== WHAT YOU ARE ASKED TO DO ==
Format every line of source text in the records as a Markdown table with the columns "Number" and "Content," leaving out blank lines and the pictures.

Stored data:
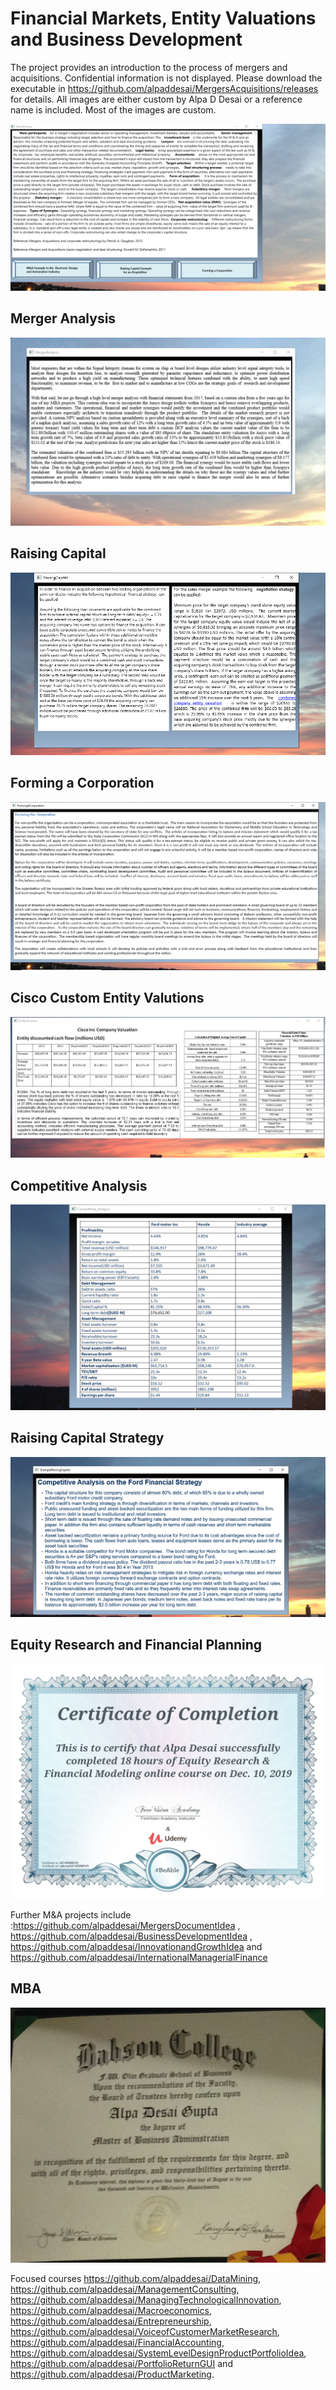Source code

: # Financial Markets, Entity Valuations and Business Development

The project provides an introduction to the process of mergers and acquisitions. Confidential information is not displayed. 
Please download the executable in https://github.com/alpaddesai/MergersAcquisitions/releases for details. 
All images are either custom by Alpa D Desai or a reference name is included.
Most of the images are custom. 


![image](Image.png)

## Merger Analysis
![image](MergerAnalysisEDA.png)

## Raising Capital
![image](Image_RaisingCapital.png)

## Forming a Corporation
![image](FormingACorporation.png)

## Cisco Custom Entity Valutions
![image](CiscoCustomEntityValuations.png)

## Competitive Analysis
![image](CompetitiveAnalysis.png)

## Raising Capital Strategy
![image](FinancialStrategy.png)

## Equity Research and Financial Planning
![image](EquityResearchFinancialModeling.jpg)

Further M&A projects include :https://github.com/alpaddesai/MergersDocumentIdea , https://github.com/alpaddesai/BusinessDevelopmentIdea ,  https://github.com/alpaddesai/InnovationandGrowthIdea and https://github.com/alpaddesai/InternationalManagerialFinance

## MBA
![image](MBA.png)

Focused courses https://github.com/alpaddesai/DataMining,  https://github.com/alpaddesai/ManagementConsulting, https://github.com/alpaddesai/ManagingTechnologicalInnovation, 
https://github.com/alpaddesai/Macroeconomics,  https://github.com/alpaddesai/Entrepreneurship, https://github.com/alpaddesai/VoiceofCustomerMarketResearch, https://github.com/alpaddesai/FinancialAccounting, https://github.com/alpaddesai/SystemLevelDesignProductPortfolioIdea, https://github.com/alpaddesai/PortfolioReturnGUI and  https://github.com/alpaddesai/ProductMarketing.
                   
                   
 
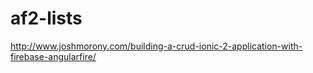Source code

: # af2-lists


http://www.joshmorony.com/building-a-crud-ionic-2-application-with-firebase-angularfire/
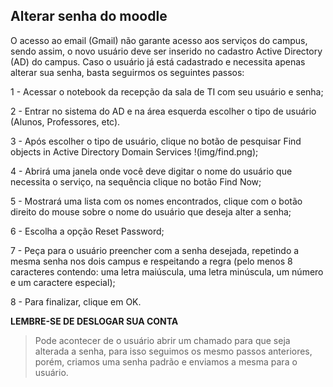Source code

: ## Alterar senha do moodle

O acesso ao email (Gmail) não garante acesso aos serviços do campus, sendo assim, o novo usuário deve ser inserido no cadastro Active Directory (AD) do campus. Caso o usuário já está cadastrado e necessita apenas 
alterar sua senha, basta seguirmos os seguintes passos:

1 - Acessar o notebook da recepção da sala de TI com seu usuário e senha;

2 - Entrar no sistema do AD e na área esquerda escolher o tipo de usuário (Alunos, Professores, etc).

3 - Após escolher o tipo de usuário, clique no botão de pesquisar Find objects in Active Directory Domain Services !(img/find.png);

4 - Abrirá uma janela onde você deve digitar o nome do usuário que necessita o serviço, na sequência clique no botão Find Now;

5 - Mostrará uma lista com os nomes encontrados, clique com o botão direito do mouse sobre o nome do usuário que deseja alter a senha;

6 - Escolha a opção Reset Password;

7 - Peça para o usuário preencher com a senha desejada, repetindo a mesma senha nos dois campus e respeitando a regra (pelo menos 8 caracteres contendo: uma letra maiúscula, uma letra minúscula, um número e um caractere especial);

8 - Para finalizar, clique em OK.

**LEMBRE-SE DE DESLOGAR SUA CONTA**



> Pode acontecer de o usuário abrir um chamado para que seja alterada a senha, para isso seguimos os mesmo passos anteriores, porém, criamos uma senha padrão e enviamos a mesma para o usuário.
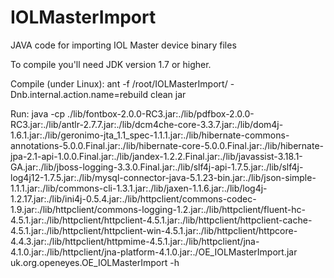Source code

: # IOLMasterImport
JAVA code for importing IOL Master device binary files

To compile you'll need JDK version 1.7 or higher.

Compile (under Linux):
ant -f /root/IOLMasterImport/ -Dnb.internal.action.name=rebuild clean jar

Run:
java -cp ./lib/fontbox-2.0.0-RC3.jar:./lib/pdfbox-2.0.0-RC3.jar:./lib/antlr-2.7.7.jar:./lib/dcm4che-core-3.3.7.jar:./lib/dom4j-1.6.1.jar:./lib/geronimo-jta_1.1_spec-1.1.1.jar:./lib/hibernate-commons-annotations-5.0.0.Final.jar:./lib/hibernate-core-5.0.0.Final.jar:./lib/hibernate-jpa-2.1-api-1.0.0.Final.jar:./lib/jandex-1.2.2.Final.jar:./lib/javassist-3.18.1-GA.jar:./lib/jboss-logging-3.3.0.Final.jar:./lib/slf4j-api-1.7.5.jar:./lib/slf4j-log4j12-1.7.5.jar:./lib/mysql-connector-java-5.1.23-bin.jar:./lib/json-simple-1.1.1.jar:./lib/commons-cli-1.3.1.jar:./lib/jaxen-1.1.6.jar:./lib/log4j-1.2.17.jar:./lib/ini4j-0.5.4.jar:./lib/httpclient/commons-codec-1.9.jar:./lib/httpclient/commons-logging-1.2.jar:./lib/httpclient/fluent-hc-4.5.1.jar:./lib/httpclient/httpclient-4.5.1.jar:./lib/httpclient/httpclient-cache-4.5.1.jar:./lib/httpclient/httpclient-win-4.5.1.jar:./lib/httpclient/httpcore-4.4.3.jar:./lib/httpclient/httpmime-4.5.1.jar:./lib/httpclient/jna-4.1.0.jar:./lib/httpclient/jna-platform-4.1.0.jar:./OE_IOLMasterImport.jar uk.org.openeyes.OE_IOLMasterImport -h

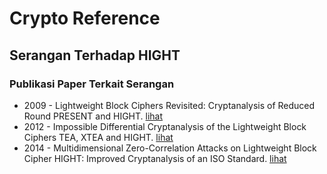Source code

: # Crypto Reference

## Serangan Terhadap HIGHT

### Publikasi Paper Terkait Serangan

* 2009 - Lightweight Block Ciphers Revisited: Cryptanalysis of Reduced Round PRESENT and HIGHT. [lihat](2009.ozen_varici_tezcan_kocair.pdf)
* 2012 - Impossible Differential Cryptanalysis of the Lightweight Block Ciphers TEA, XTEA and HIGHT. [lihat](2012.chen_wang_preneel.pdf)
* 2014 - Multidimensional Zero-Correlation Attacks on Lightweight Block Cipher HIGHT: Improved Cryptanalysis of an ISO Standard. [lihat](2014.wen_wang_bogdanov_chen.pdf)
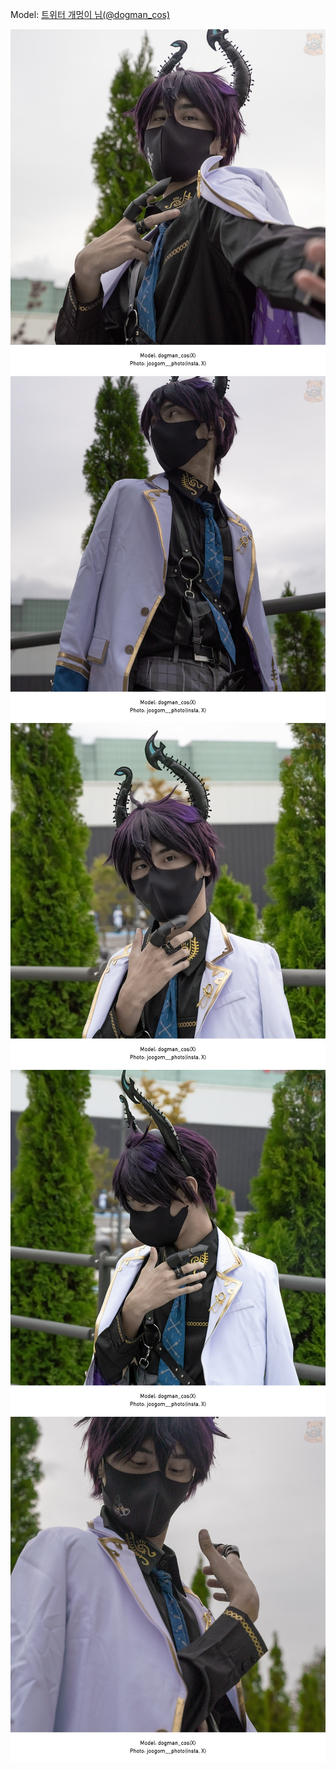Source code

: ﻿---
dddd: 2023.10.08 서코
nickname: 개멍이
sns_type: x
sns_id: dogman_cos
---

Model: <a href="https://x.com/dogman_cos" target="_blank">트위터 개멍이 님(@dogman_cos)</a>

![DSC04379.jpeg](/assets/img/2023/10-08/DSC04379.jpeg)
![DSC04386-2.jpeg](/assets/img/2023/10-08/DSC04386-2.jpeg)
![DSC04392.jpeg](/assets/img/2023/10-08/DSC04392.jpeg)
![DSC04397.jpeg](/assets/img/2023/10-08/DSC04397.jpeg)
![DSC04419.jpeg](/assets/img/2023/10-08/DSC04419.jpeg)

== ANSWER SPACE ==
| Number | Content |
|---|---|
| 1 | Source code |
| 2 | : # Financial Markets, Entity Valuations and Business Development |
| 3 | The project provides an introduction to the process of mergers and acquisitions. Confidential information is not displayed.  |
| 4 | Please download the executable in https://github.com/alpaddesai/MergersAcquisitions/releases for details.  |
| 5 | All images are either custom by Alpa D Desai or a reference name is included. |
| 6 | Most of the images are custom.  |
| 7 | ![image](Image.png) |
| 8 | ## Merger Analysis |
| 9 | ![image](MergerAnalysisEDA.png) |
| 10 | ## Raising Capital |
| 11 | ![image](Image_RaisingCapital.png) |
| 12 | ## Forming a Corporation |
| 13 | ![image](FormingACorporation.png) |
| 14 | ## Cisco Custom Entity Valutions |
| 15 | ![image](CiscoCustomEntityValuations.png) |
| 16 | ## Competitive Analysis |
| 17 | ![image](CompetitiveAnalysis.png) |
| 18 | ## Raising Capital Strategy |
| 19 | ![image](FinancialStrategy.png) |
| 20 | ## Equity Research and Financial Planning |
| 21 | ![image](EquityResearchFinancialModeling.jpg) |
| 22 | Further M&A projects include :https://github.com/alpaddesai/MergersDocumentIdea , https://github.com/alpaddesai/BusinessDevelopmentIdea ,  https://github.com/alpaddesai/InnovationandGrowthIdea and https://github.com/alpaddesai/InternationalManagerialFinance |
| 23 | ## MBA |
| 24 | ![image](MBA.png) |
| 25 | Focused courses https://github.com/alpaddesai/DataMining,  https://github.com/alpaddesai/ManagementConsulting, https://github.com/alpaddesai/ManagingTechnologicalInnovation,  |
| 26 | https://github.com/alpaddesai/Macroeconomics,  https://github.com/alpaddesai/Entrepreneurship, https://github.com/alpaddesai/VoiceofCustomerMarketResearch, https://github.com/alpaddesai/FinancialAccounting, https://github.com/alpaddesai/SystemLevelDesignProductPortfolioIdea, https://github.com/alpaddesai/PortfolioReturnGUI and  https://github.com/alpaddesai/ProductMarketing. |
| 27 | Source code |
| 28 | : # af2-lists |
| 29 | http://www.joshmorony.com/building-a-crud-ionic-2-application-with-firebase-angularfire/ |
| 30 | Source code |
| 31 | : ## Alterar senha do moodle |
| 32 | O acesso ao email (Gmail) não garante acesso aos serviços do campus, sendo assim, o novo usuário deve ser inserido no cadastro Active Directory (AD) do campus. Caso o usuário já está cadastrado e necessita apenas  |
| 33 | alterar sua senha, basta seguirmos os seguintes passos: |
| 34 | 1 - Acessar o notebook da recepção da sala de TI com seu usuário e senha; |
| 35 | 2 - Entrar no sistema do AD e na área esquerda escolher o tipo de usuário (Alunos, Professores, etc). |
| 36 | 3 - Após escolher o tipo de usuário, clique no botão de pesquisar Find objects in Active Directory Domain Services !(img/find.png); |
| 37 | 4 - Abrirá uma janela onde você deve digitar o nome do usuário que necessita o serviço, na sequência clique no botão Find Now; |
| 38 | 5 - Mostrará uma lista com os nomes encontrados, clique com o botão direito do mouse sobre o nome do usuário que deseja alter a senha; |
| 39 | 6 - Escolha a opção Reset Password; |
| 40 | 7 - Peça para o usuário preencher com a senha desejada, repetindo a mesma senha nos dois campus e respeitando a regra (pelo menos 8 caracteres contendo: uma letra maiúscula, uma letra minúscula, um número e um caractere especial); |
| 41 | 8 - Para finalizar, clique em OK. |
| 42 | **LEMBRE-SE DE DESLOGAR SUA CONTA** |
| 43 | > Pode acontecer de o usuário abrir um chamado para que seja alterada a senha, para isso seguimos os mesmo passos anteriores, porém, criamos uma senha padrão e enviamos a mesma para o usuário. |
| 44 | Source code |
| 45 | : # IOLMasterImport |
| 46 | JAVA code for importing IOL Master device binary files |
| 47 | To compile you'll need JDK version 1.7 or higher. |
| 48 | Compile (under Linux): |
| 49 | ant -f /root/IOLMasterImport/ -Dnb.internal.action.name=rebuild clean jar |
| 50 | Run: |
| 51 | java -cp ./lib/fontbox-2.0.0-RC3.jar:./lib/pdfbox-2.0.0-RC3.jar:./lib/antlr-2.7.7.jar:./lib/dcm4che-core-3.3.7.jar:./lib/dom4j-1.6.1.jar:./lib/geronimo-jta_1.1_spec-1.1.1.jar:./lib/hibernate-commons-annotations-5.0.0.Final.jar:./lib/hibernate-core-5.0.0.Final.jar:./lib/hibernate-jpa-2.1-api-1.0.0.Final.jar:./lib/jandex-1.2.2.Final.jar:./lib/javassist-3.18.1-GA.jar:./lib/jboss-logging-3.3.0.Final.jar:./lib/slf4j-api-1.7.5.jar:./lib/slf4j-log4j12-1.7.5.jar:./lib/mysql-connector-java-5.1.23-bin.jar:./lib/json-simple-1.1.1.jar:./lib/commons-cli-1.3.1.jar:./lib/jaxen-1.1.6.jar:./lib/log4j-1.2.17.jar:./lib/ini4j-0.5.4.jar:./lib/httpclient/commons-codec-1.9.jar:./lib/httpclient/commons-logging-1.2.jar:./lib/httpclient/fluent-hc-4.5.1.jar:./lib/httpclient/httpclient-4.5.1.jar:./lib/httpclient/httpclient-cache-4.5.1.jar:./lib/httpclient/httpclient-win-4.5.1.jar:./lib/httpclient/httpcore-4.4.3.jar:./lib/httpclient/httpmime-4.5.1.jar:./lib/httpclient/jna-4.1.0.jar:./lib/httpclient/jna-platform-4.1.0.jar:./OE_IOLMasterImport.jar uk.org.openeyes.OE_IOLMasterImport -h |
| 52 | Source code |
| 53 | : # Crypto Reference |
| 54 | ## Serangan Terhadap HIGHT |
| 55 | ### Publikasi Paper Terkait Serangan |
| 56 | * 2009 - Lightweight Block Ciphers Revisited: Cryptanalysis of Reduced Round PRESENT and HIGHT. [lihat](2009.ozen_varici_tezcan_kocair.pdf) |
| 57 | * 2012 - Impossible Differential Cryptanalysis of the Lightweight Block Ciphers TEA, XTEA and HIGHT. [lihat](2012.chen_wang_preneel.pdf) |
| 58 | * 2014 - Multidimensional Zero-Correlation Attacks on Lightweight Block Cipher HIGHT: Improved Cryptanalysis of an ISO Standard. [lihat](2014.wen_wang_bogdanov_chen.pdf) |
| 59 | Source code |
| 60 | : ﻿--- |
| 61 | dddd: 2023.10.08 서코 |
| 62 | nickname: 개멍이 |
| 63 | sns_type: x |
| 64 | sns_id: dogman_cos |
| 65 | --- |
| 66 | Model: <a href="https://x.com/dogman_cos" target="_blank">트위터 개멍이 님(@dogman_cos)</a> |
| 67 | ![DSC04379.jpeg](/assets/img/2023/10-08/DSC04379.jpeg) |
| 68 | ![DSC04386-2.jpeg](/assets/img/2023/10-08/DSC04386-2.jpeg) |
| 69 | ![DSC04392.jpeg](/assets/img/2023/10-08/DSC04392.jpeg) |
| 70 | ![DSC04397.jpeg](/assets/img/2023/10-08/DSC04397.jpeg) |
| 71 | ![DSC04419.jpeg](/assets/img/2023/10-08/DSC04419.jpeg) |